El pasado 5 de diciembre, el Departamento de Seguridad Interna (DHS) de Estados Unidos divulgó las cifras de detenciones, deportaciones y aprehensiones de extranjeros sin documentos dentro de Estados Unidos. Simultáneamente, Human Rights Watch hizo público un estudio de 43 casos de mexicanos deportados: casos emblemáticos, desgarradores y aleccionadores para todos.
Por un lado, el número de detenciones en la frontera (realizadas por la Patrulla Fronteriza) llegó a su nivel más bajo en 45 años: 310 mil. Un informe de DHS de 2015 reveló que por cada migrante detenido en la línea o cerca de la misma, otro logró cruzar y adentrarse en territorio norteamericano. A pesar de esta declinación, el número de deportaciones entre finales de enero y principios de octubre se mantuvo ligeramente abajo del total del mismo periodo de 2016 (con el presidente Obama), pero la brecha se ha cerrado. El decremento es apenas de 6%, y casi seguramente se emparejarán los dos años completos a finales de diciembre. No habría que olvidar cómo Obama incrementó a lo bestia el número de deportaciones de mexicanos, aunque, a partir de 2012, la cantidad y el tipo de deportados varió de manera significativa. Videgaray ha insistido con razón que, hasta hace unos meses, Obama seguía en primer lugar en materia de deportaciones. Casi ya no.

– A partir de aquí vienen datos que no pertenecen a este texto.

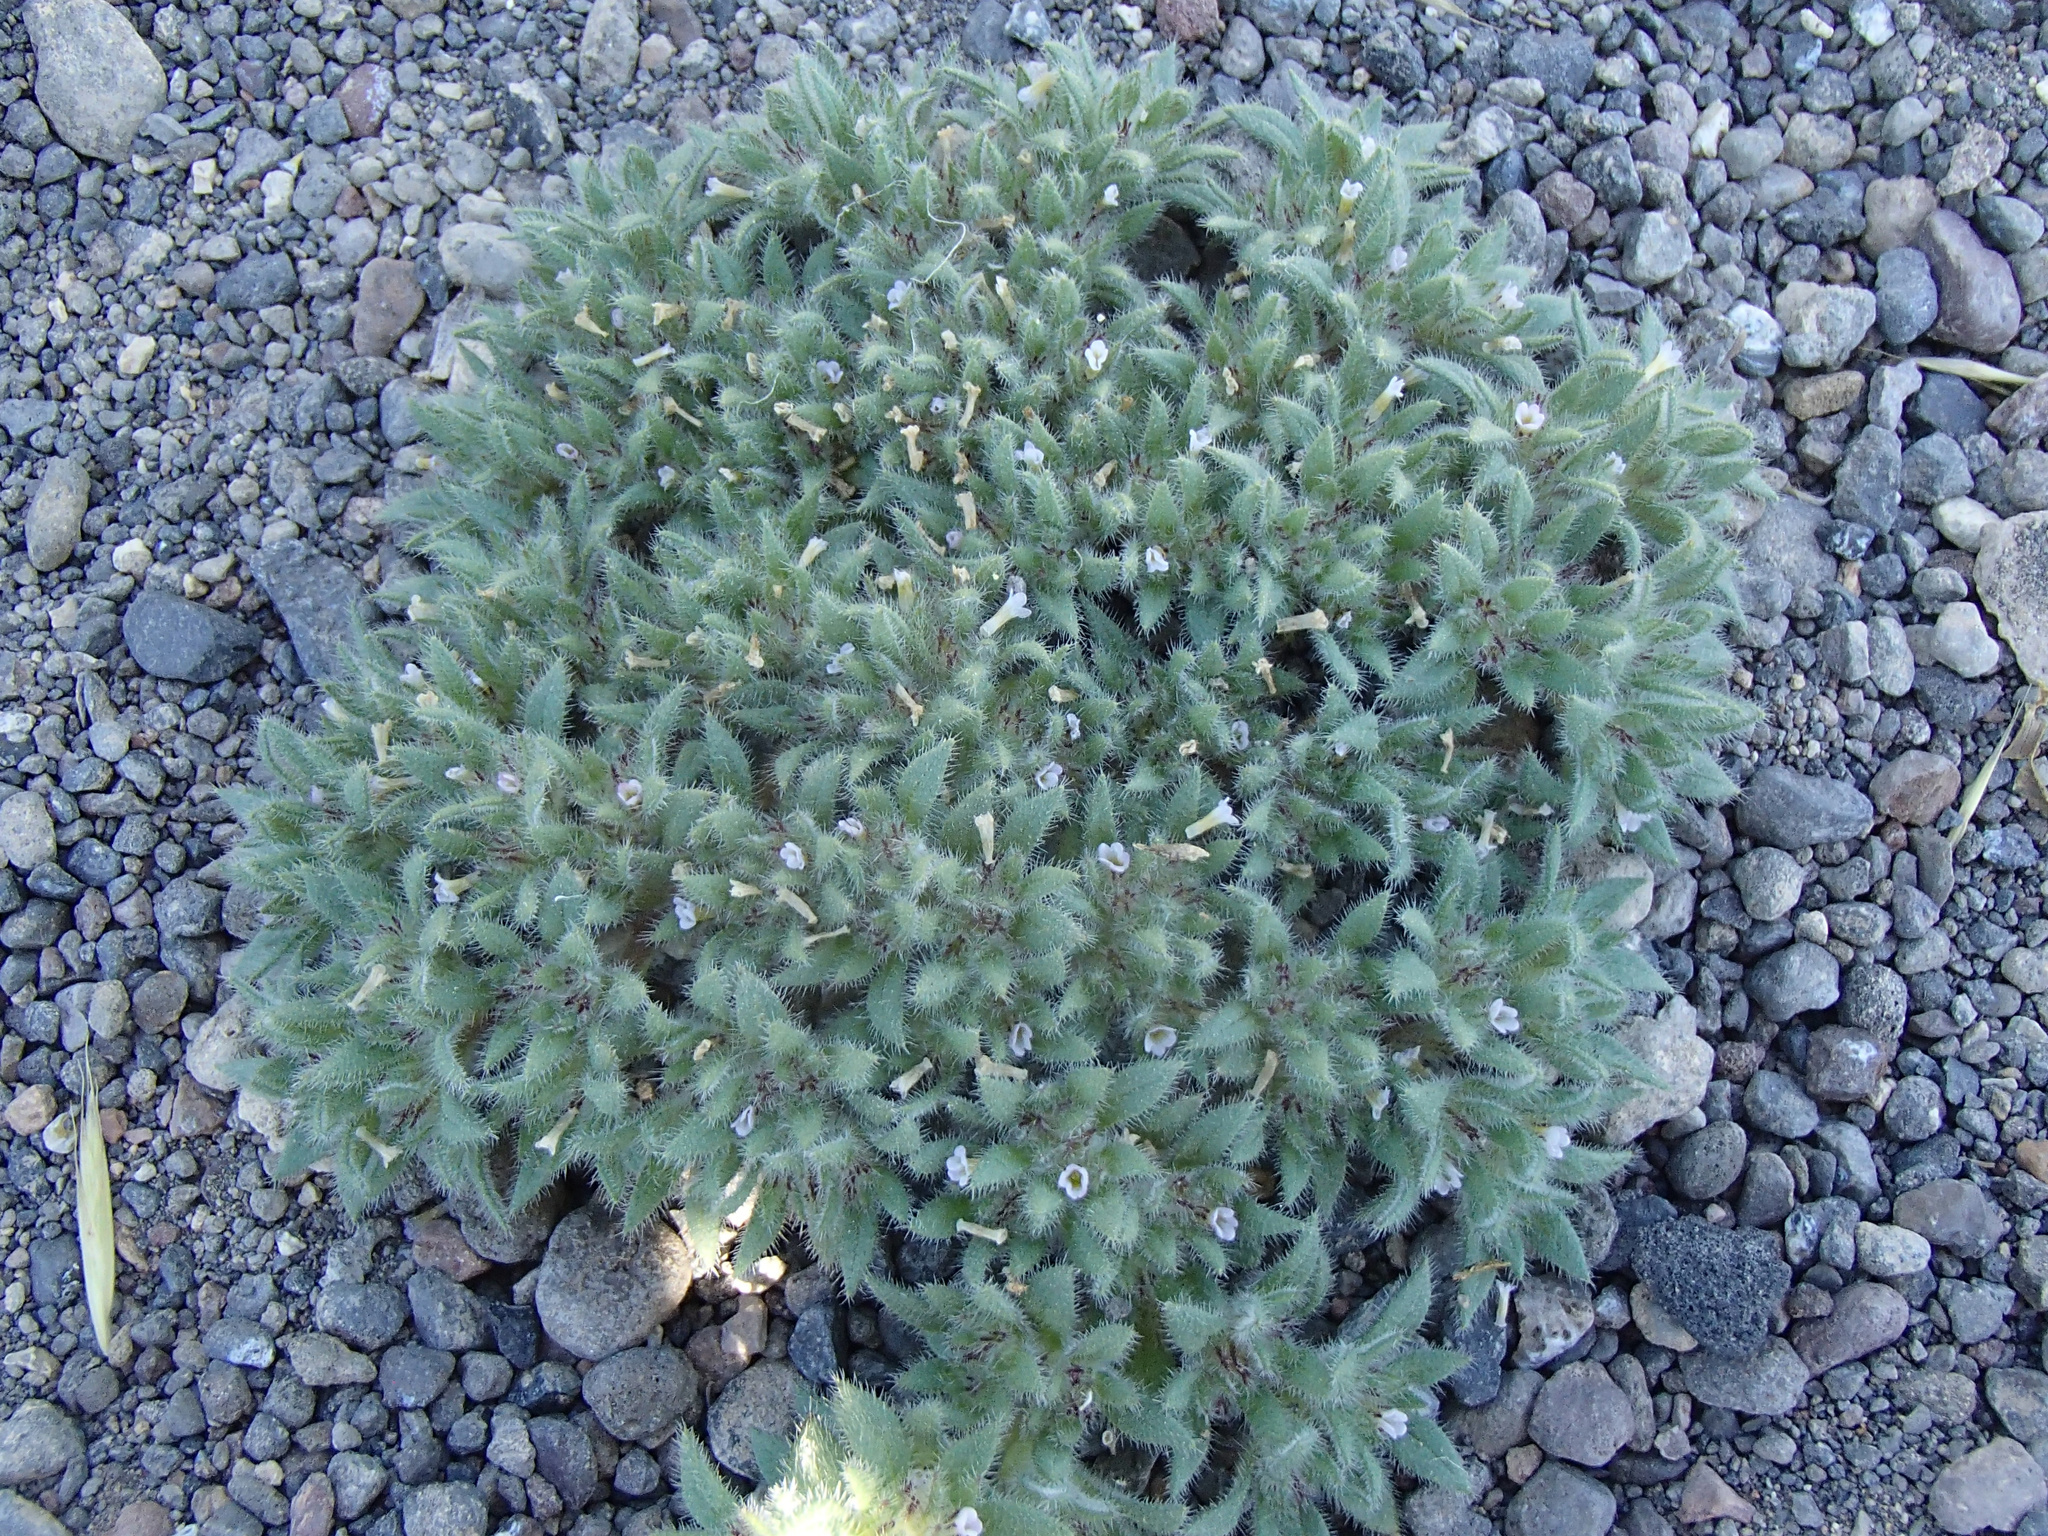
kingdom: Plantae
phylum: Tracheophyta
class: Magnoliopsida
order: Boraginales
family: Namaceae
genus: Nama
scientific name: Nama densa
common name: Leafy nama
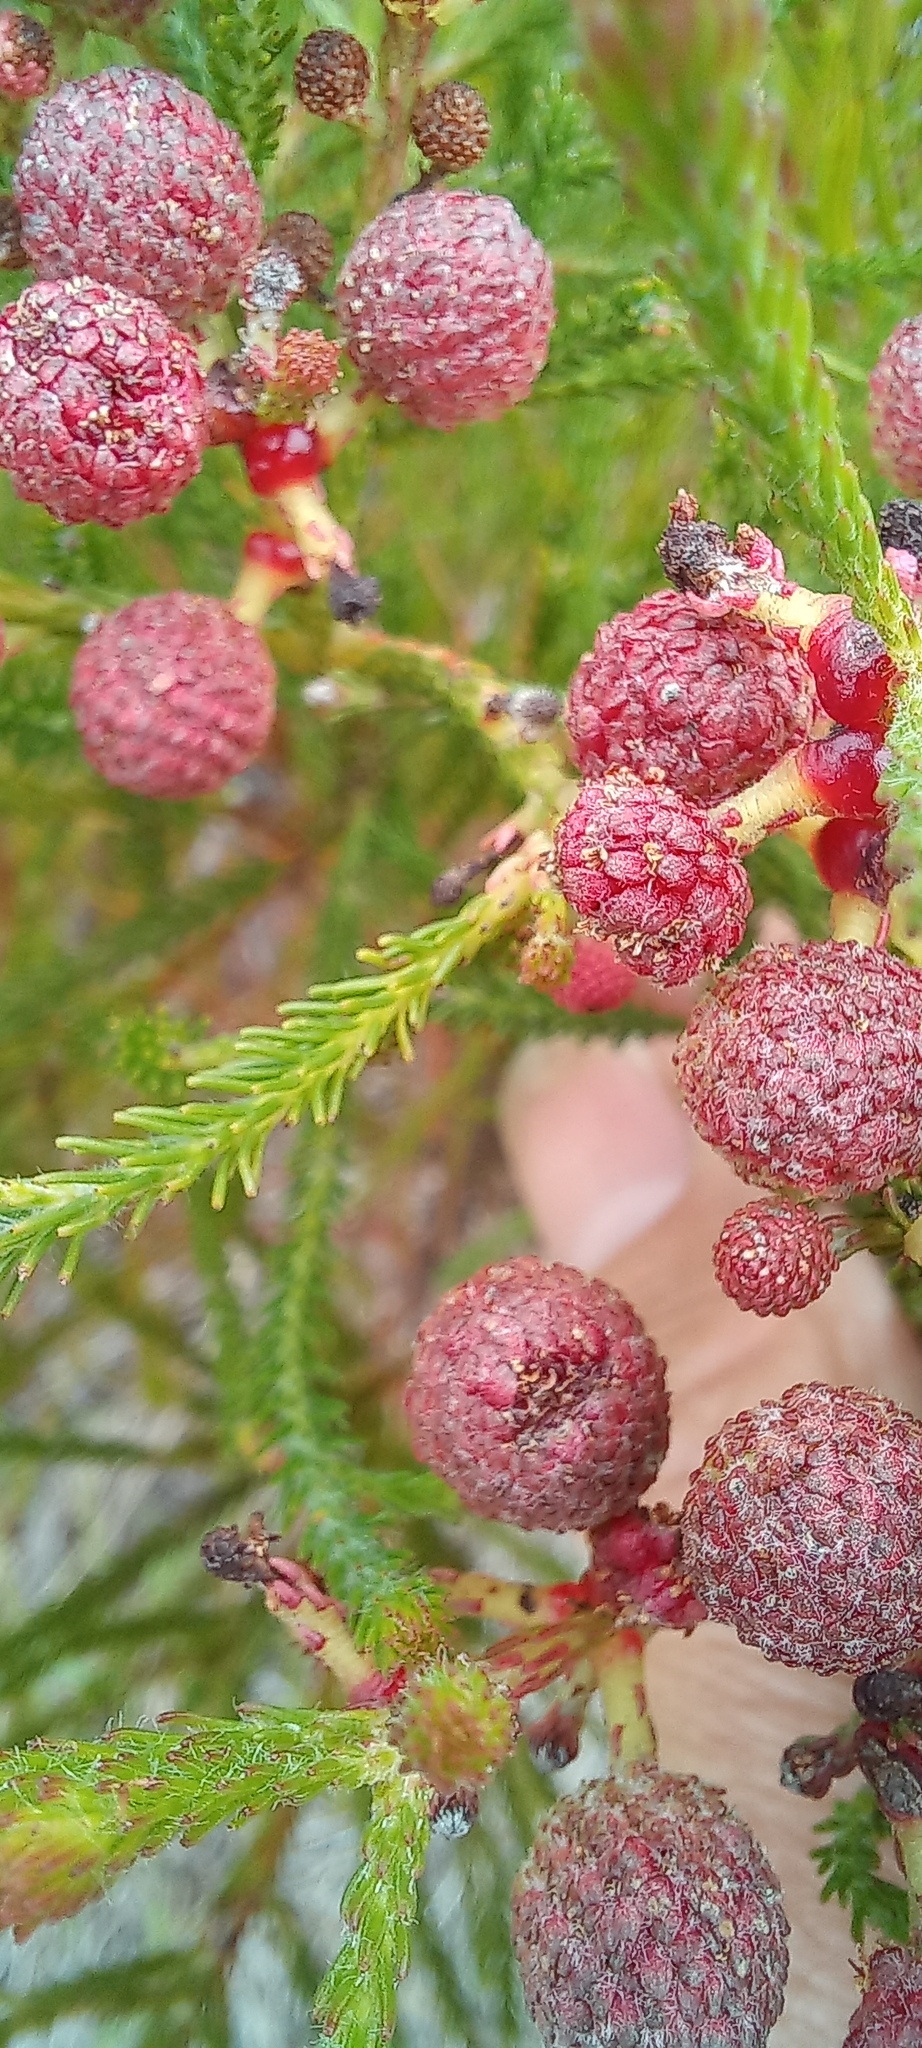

Lo grave es que el total de detenciones en la época de Trump ha crecido 42%, en relación al año pasado. Por detenciones se entiende personas arrestadas en el interior del país, por ICE o la policía local o estatal, que posteriormente entrega a los indocumentados correspondientes a las autoridades federales. Entre el 20 de enero y el 30 de septiembre, se produjeron 110 mil detenciones, mientras que en 2016, la cifra fue de 77 mil. Casi la tercera parte –31 mil– carecían de cualquier historial penal, tres veces más que en 2016, y los delitos cometidos por los demás eran de tránsito o de posesión de sustancias ilegales. Más de la mitad son mexicanos.
A diferencia del gobierno de Obama, se trata ahora de personas arraigadas en su comunidad. Se trata de miembros de familias, con hijos y cónyuges, muchos de los cuales llevan veinte años o más residiendo sin papeles en Estados Unidos. Las consecuencias de ambas detenciones –entendiendo que la gran mayoría serán deportados al fin– son radicalmente distintas. Los de Obama, digamos, son recién llegados, que volverán a intentar el cruce hasta que tengan éxito, sin raíces en Estados Unidos. Los de Trump son parte –fundamental– de la sociedad norteamericana, y su expulsión divide a familias, deja a niños a cargo de desconocidos, y manda a gente a un país que ya no es el suyo.
La suerte de los detenidos depende, en gran medida, del acceso que tengan a abogados, traductores y a los consulados de sus respectivos países, ante todo México. El gobierno de Peña Nieto ha hecho un esfuerzo para expandir y mejorar la disponibilidad de apoyos jurídicos, en primer lugar a través de un mayor presupuesto para nuestras representaciones en Estados Unidos. También se ha acercado a diversas organizaciones norteamericanas; a algunas les propuso contribuir con recursos considerables para brindar servicios legales a los migrantes detenidos. Pero, ante el volumen de detenidos, que se transformarán en deportados con el paso del tiempo, no será suficiente.
Poco a poco los peores vaticinios a propósito de Trump se van cumpliendo. El que mayor pertinencia reviste para México quizás sea el reconocimiento de Jerusalén como capital de Israel. Contra la historia reciente de ambos países, contra la opinión de todos los aliados de Washington, incluso del Papa, contra el punto de vista de los secretarios de Estado y Defensa, Trump optó por cumplir una promesa de campaña, a cualquiera que fuera el costo. Me temo que suceda lo mismo con las detenciones, las deportaciones, el muro y el NAFTA.